Stored items from a collection
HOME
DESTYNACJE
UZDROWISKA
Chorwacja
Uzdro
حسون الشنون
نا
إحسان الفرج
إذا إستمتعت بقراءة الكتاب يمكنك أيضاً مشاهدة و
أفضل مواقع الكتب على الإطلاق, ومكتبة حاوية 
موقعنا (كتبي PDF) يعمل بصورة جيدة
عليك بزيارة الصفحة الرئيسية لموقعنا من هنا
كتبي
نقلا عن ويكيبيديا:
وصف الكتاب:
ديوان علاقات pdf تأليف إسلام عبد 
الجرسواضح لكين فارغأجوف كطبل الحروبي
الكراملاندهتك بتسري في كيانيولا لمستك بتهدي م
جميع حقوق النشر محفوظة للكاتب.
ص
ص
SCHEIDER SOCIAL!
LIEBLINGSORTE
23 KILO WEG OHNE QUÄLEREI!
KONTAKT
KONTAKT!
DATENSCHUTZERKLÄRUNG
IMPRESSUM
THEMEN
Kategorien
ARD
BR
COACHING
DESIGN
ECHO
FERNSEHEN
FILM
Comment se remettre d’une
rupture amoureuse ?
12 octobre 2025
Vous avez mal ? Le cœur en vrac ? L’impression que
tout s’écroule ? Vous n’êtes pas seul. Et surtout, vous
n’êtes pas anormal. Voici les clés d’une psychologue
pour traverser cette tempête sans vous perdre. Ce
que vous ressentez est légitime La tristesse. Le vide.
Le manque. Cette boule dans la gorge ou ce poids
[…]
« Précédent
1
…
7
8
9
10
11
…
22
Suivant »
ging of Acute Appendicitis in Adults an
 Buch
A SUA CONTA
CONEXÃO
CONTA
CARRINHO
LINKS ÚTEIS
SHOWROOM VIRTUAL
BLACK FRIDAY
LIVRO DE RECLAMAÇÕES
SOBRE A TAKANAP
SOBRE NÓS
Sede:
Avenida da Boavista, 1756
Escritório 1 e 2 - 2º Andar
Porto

| ASSIGNED TASK |
Transcribe every line of the material above verbatim, in its original order and with its line breaks intact.

| RESULT OF THE EXERCISE |
HOME
DESTYNACJE
UZDROWISKA
Chorwacja
Uzdro
حسون الشنون
نا
إحسان الفرج
إذا إستمتعت بقراءة الكتاب يمكنك أيضاً مشاهدة و
أفضل مواقع الكتب على الإطلاق, ومكتبة حاوية 
موقعنا (كتبي PDF) يعمل بصورة جيدة
عليك بزيارة الصفحة الرئيسية لموقعنا من هنا
كتبي
نقلا عن ويكيبيديا:
وصف الكتاب:
ديوان علاقات pdf تأليف إسلام عبد 
الجرسواضح لكين فارغأجوف كطبل الحروبي
الكراملاندهتك بتسري في كيانيولا لمستك بتهدي م
جميع حقوق النشر محفوظة للكاتب.
ص
ص
SCHEIDER SOCIAL!
LIEBLINGSORTE
23 KILO WEG OHNE QUÄLEREI!
KONTAKT
KONTAKT!
DATENSCHUTZERKLÄRUNG
IMPRESSUM
THEMEN
Kategorien
ARD
BR
COACHING
DESIGN
ECHO
FERNSEHEN
FILM
Comment se remettre d’une
rupture amoureuse ?
12 octobre 2025
Vous avez mal ? Le cœur en vrac ? L’impression que
tout s’écroule ? Vous n’êtes pas seul. Et surtout, vous
n’êtes pas anormal. Voici les clés d’une psychologue
pour traverser cette tempête sans vous perdre. Ce
que vous ressentez est légitime La tristesse. Le vide.
Le manque. Cette boule dans la gorge ou ce poids
[…]
« Précédent
1
…
7
8
9
10
11
…
22
Suivant »
ging of Acute Appendicitis in Adults an
 Buch
A SUA CONTA
CONEXÃO
CONTA
CARRINHO
LINKS ÚTEIS
SHOWROOM VIRTUAL
BLACK FRIDAY
LIVRO DE RECLAMAÇÕES
SOBRE A TAKANAP
SOBRE NÓS
Sede:
Avenida da Boavista, 1756
Escritório 1 e 2 - 2º Andar
Porto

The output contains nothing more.